To do – Please rewrite everything in the data below, from the line containing "Which label corresponds" down to the line containing "Over which range", both included, as a numbered list with blank lines dropped. Leave the pictures out.

Data for this exercise –
Content starts

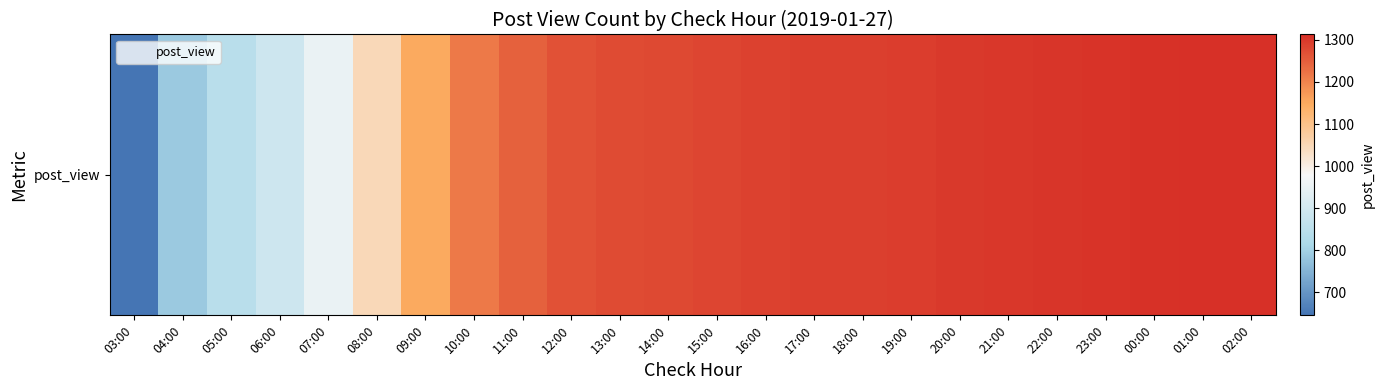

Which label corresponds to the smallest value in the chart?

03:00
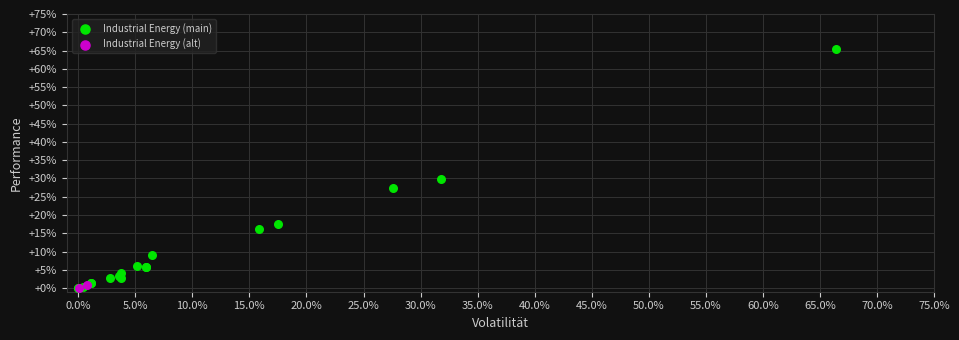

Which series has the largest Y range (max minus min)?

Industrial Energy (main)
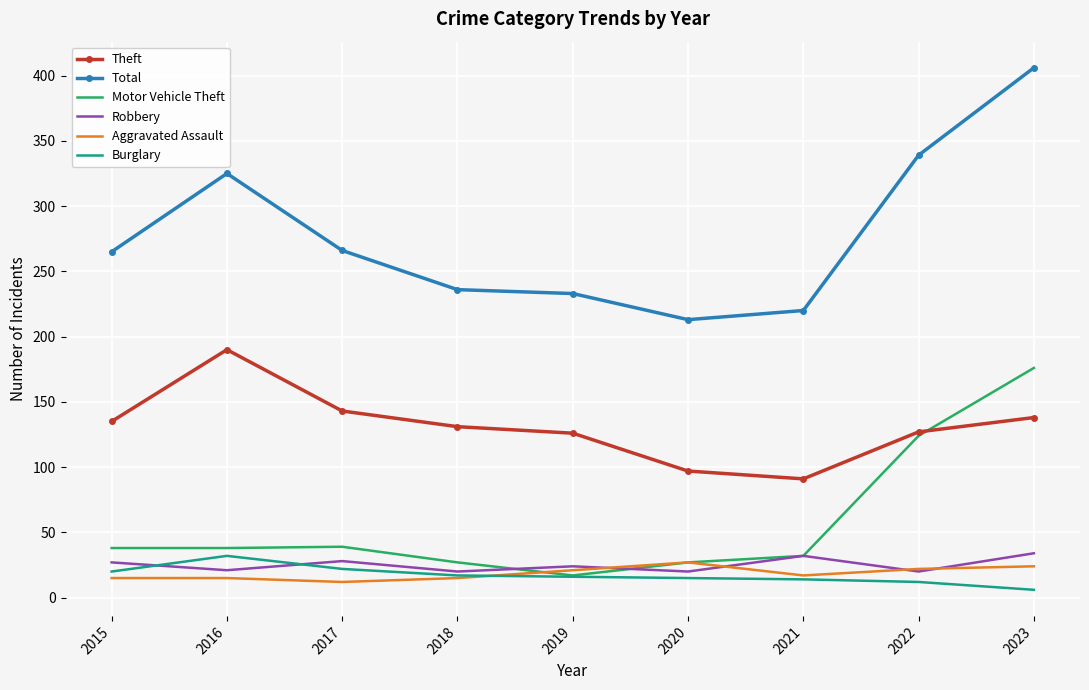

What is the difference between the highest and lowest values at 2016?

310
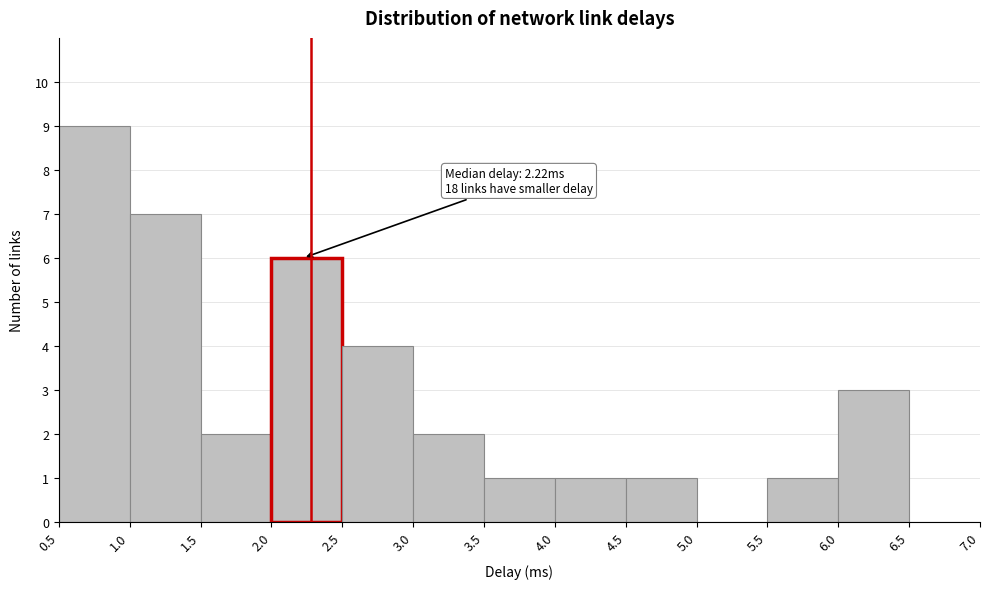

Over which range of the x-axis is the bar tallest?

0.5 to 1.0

Content ends
Content starts

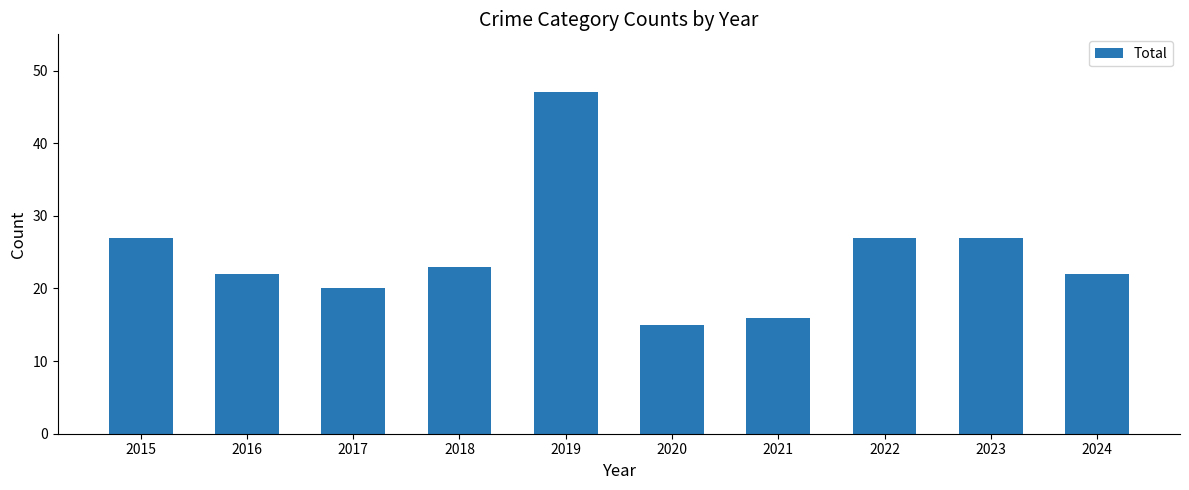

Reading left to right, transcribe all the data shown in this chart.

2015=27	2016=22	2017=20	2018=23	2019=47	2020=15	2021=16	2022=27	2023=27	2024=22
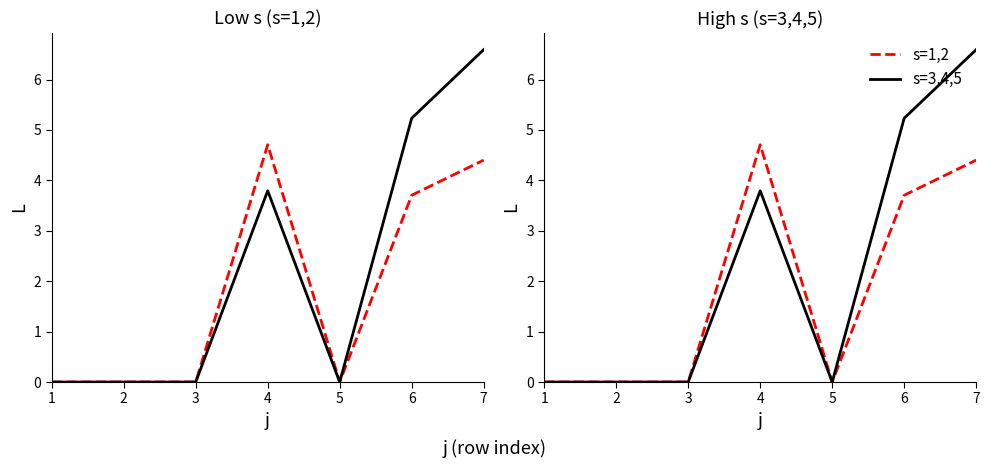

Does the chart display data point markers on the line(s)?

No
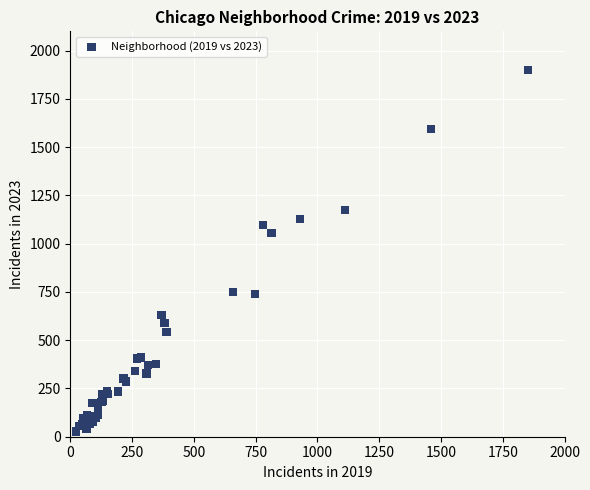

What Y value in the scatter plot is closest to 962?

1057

Content ends

Task result –
1. Which label corresponds to the smallest value in the chart?
2. 03:00
3. Which series has the largest Y range (max minus min)?
4. Industrial Energy (main)
5. What is the difference between the highest and lowest values at 2016?
6. 310
7. Over which range of the x-axis is the bar tallest?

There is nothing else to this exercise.